5        For purposes of this opinion, we assume, without deciding, that trial counsel’s performance was deficient, meaning that trial counsel should have used the preliminary hearing testimony in this way at trial.  However, we conclude that there was no prejudice.  Given the age of the victim, it would be reasonable for the jury to regard the victim’s reduced description of the assaults as resulting from the passage of time.  In addition, Harrison has not suggested any reason that the victim would have fabricated these allegations entirely.  As a result, our confidence in the verdict is not undermined, because even if this cross-examination of the victim had occurred, we are skeptical that it would have led the jury to have reasonable doubt about whether assaults occurred.

6        Harrison also argues that his trial counsel should have more fully cross-examined the victim’s mother regarding the way the victim described the assaults to the mother.  The argument is that counsel should have used differences in descriptions that the mother gave at trial and to police.  We again assume that counsel’s performance was deficient, and again conclude there was no prejudice.  The mother’s testimony was generally collateral, as compared to the detailed statement made by the victim in the video recording.  We believe the jury would have been much more influenced by the victim’s statement than by the relatively undetailed statements made by her mother.

7        Harrison next argues that his trial counsel was ineffective by not objecting to evidence of certain actions by Harrison.  He argues that this should have been excluded as impermissible other-acts evidence.

8        One part of this argument concerns a portion of the victim’s recorded statement in which she described a large number of police officers looking for Harrison, and that he would hide from police in a hole under the residence.  Harrison argues that this was properly objectionable because it was irrelevant and would lead the jury to conclude that he is a bad person who would be more likely to commit the crime charged in this case.

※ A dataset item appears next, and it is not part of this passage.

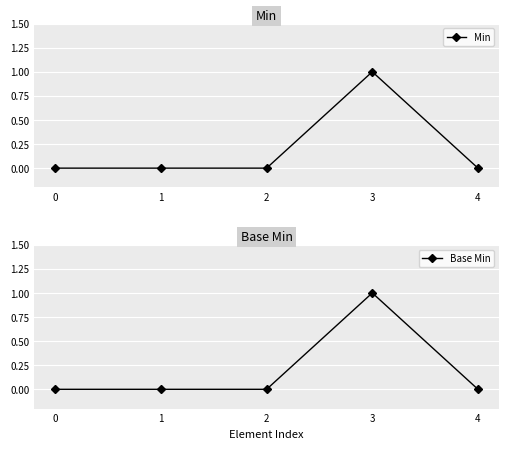

Rank the series at 2 from lowest to highest value.

Min, Base Min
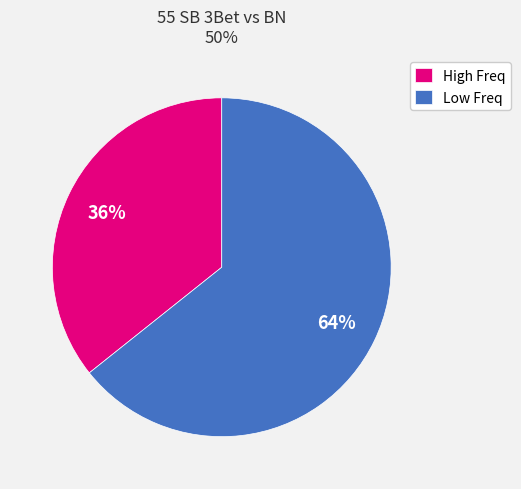

To the nearest percent, what is the combined percentage of Low Freq and High Freq?

100%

9        We again conclude there was no prejudice.  There is no specific information in the victim’s statement about what offense Harrison was wanted for when hiding from the police, and therefore the jury could not reasonably infer from his being wanted that he had committed a major offense, or that it was a child sexual assault.  As to the hiding itself, avoiding police is relatively benign conduct.  Accordingly, we see little likelihood that his being sought by, and hiding from, police would lead the jury to conclude that he was more likely to have committed the child sexual assault charged in this case.

10      Harrison also argues that his trial counsel should have moved to redact, as other-acts evidence, those parts of the victim’s statement in which she described certain acts of moderate violence by Harrison against her that were not directly connected to the sexual assaults.  We conclude that counsel’s performance was not deficient because this evidence would have been admissible as relevant to the charged crime.  It was for a proper purpose and relevant because Harrison was using physical force and threats to control the victim for the purpose of sex.  Because it was closely tied to the crime, it was not unfairly prejudicial.

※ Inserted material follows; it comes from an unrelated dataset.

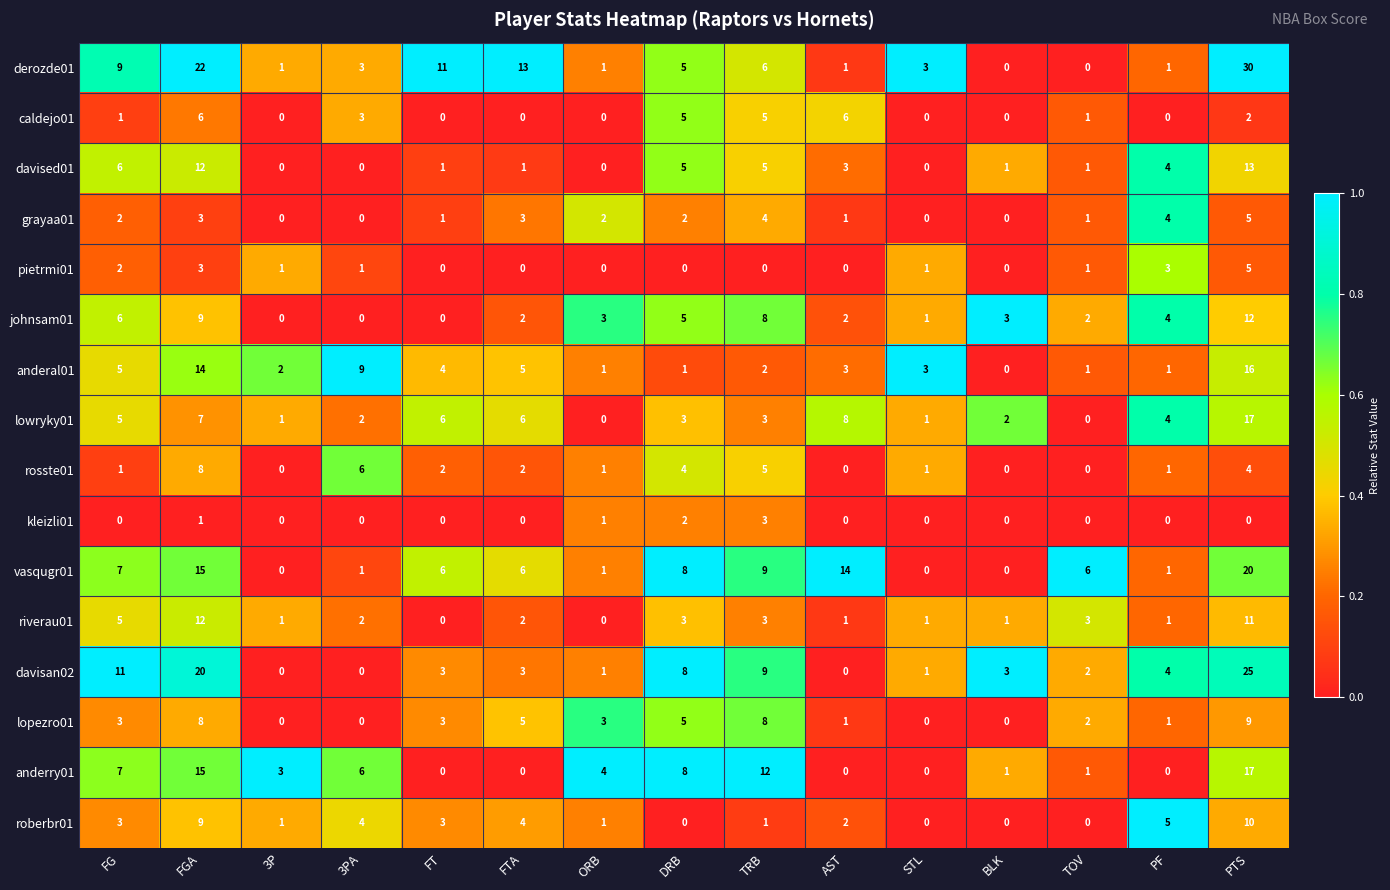

Which label corresponds to the largest value in the chart?

PTS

11      Finally, Harrison argues that we should exercise our discretionary reversal authority under Wis. Stat. § 752.35 (2013-14)[1] because the real controversy was not fully tried.  The argument is based on the same issues we described above.  Our resolution of those issues leads us to conclude that the real controversy was fully tried.

            By the Court.Judgment and order affirmed.

            This opinion will not be published.  See Wis. Stat. Rule 809.23(1)(b)5.

 

 


 



[1]  All references to the Wisconsin Statutes are to the 2013-14 version unless otherwise noted.